Najczęstsze noworoczne postanowienia bez zmian: schudnę i zacznę ćwiczyć
Pierwszy stycznia to czas, gdy wiele osób zaczyna robić postanowienia noworoczne. Chcemy zmieniać swój styl życia, być lepsi, ładniejsi, mądrzejsi. Zmęczeni sylwestrową zabawą obiecujemy sobie mniej ekscesów, a zachęceni zdjęciami gwiazd witających nowy rok w egzotycznych krajach, chcemy też wolny czas spędzać nie w ogródku, a na Malediwach.
Psychologowie ostrzegają, że skuszeni magią końca starego i początku nowego roku obiecujemy sobie zbyt wiele i często nie do końca określimy to, co i w jaki sposób chcemy osiągnąć.
- Wszystko zależy od naszej motywacji wewnętrznej i czy aby na pewno tego chcemy. Bo jeżeli nie chcemy tego wewnętrznie, bo nie mamy przemyślanego naszego postanowienia, no to dwa tygodnie to jest taki max, żeby to padło - mówi Natalia Sechta, psycholog.
Już dzisiaj po południu siłownie zapełnią się tymi, którzy w nowym roku postanowili zmienić dietę, schudną i zacząć ćwiczyć. Taki trend zapewne utrzyma się przez kilka, kilkanaście dni i większość osób rezygnuje. Kiedy więc, jeśli nie 1 stycznia podejmować decyzję o zmianie swojego trybu życia?
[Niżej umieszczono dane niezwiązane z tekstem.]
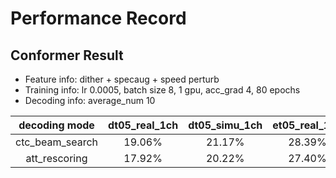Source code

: # Performance Record

## Conformer Result

* Feature info: dither + specaug + speed perturb
* Training info: lr 0.0005, batch size 8, 1 gpu, acc_grad 4, 80 epochs
* Decoding info: average_num 10

|   decoding mode | dt05_real_1ch | dt05_simu_1ch | et05_real_1ch | et05_simu_1ch |
|:---------------:|:-------------:|:-------------:|:-------------:|:-------------:|
| ctc_beam_search |   19.06%      |   21.17%      |   28.39%      |    29.16%     |
|  att_rescoring  |   17.92%      |   20.22%      |   27.40%      |    28.25%     |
- Każdy termin. Idziemy i coś ze sobą robimy. Jeżeli chcemy, to zrobimy to. Jeżeli nie chcemy, musimy się nastawiać, że zaczynamy od poniedziałku, od środy, od wieku 30 lat, to nigdy tego nie zrobimy. Jeśli chcemy coś dla siebie zrobić, to zróbmy to dzisiaj - mówi Marek Niedźwiedź, trener personalny.
Przed podjęciem noworocznego postanowienia warto dokładnie je przemyśleć i – przede wszystkim – mierzyć siły na zamiary.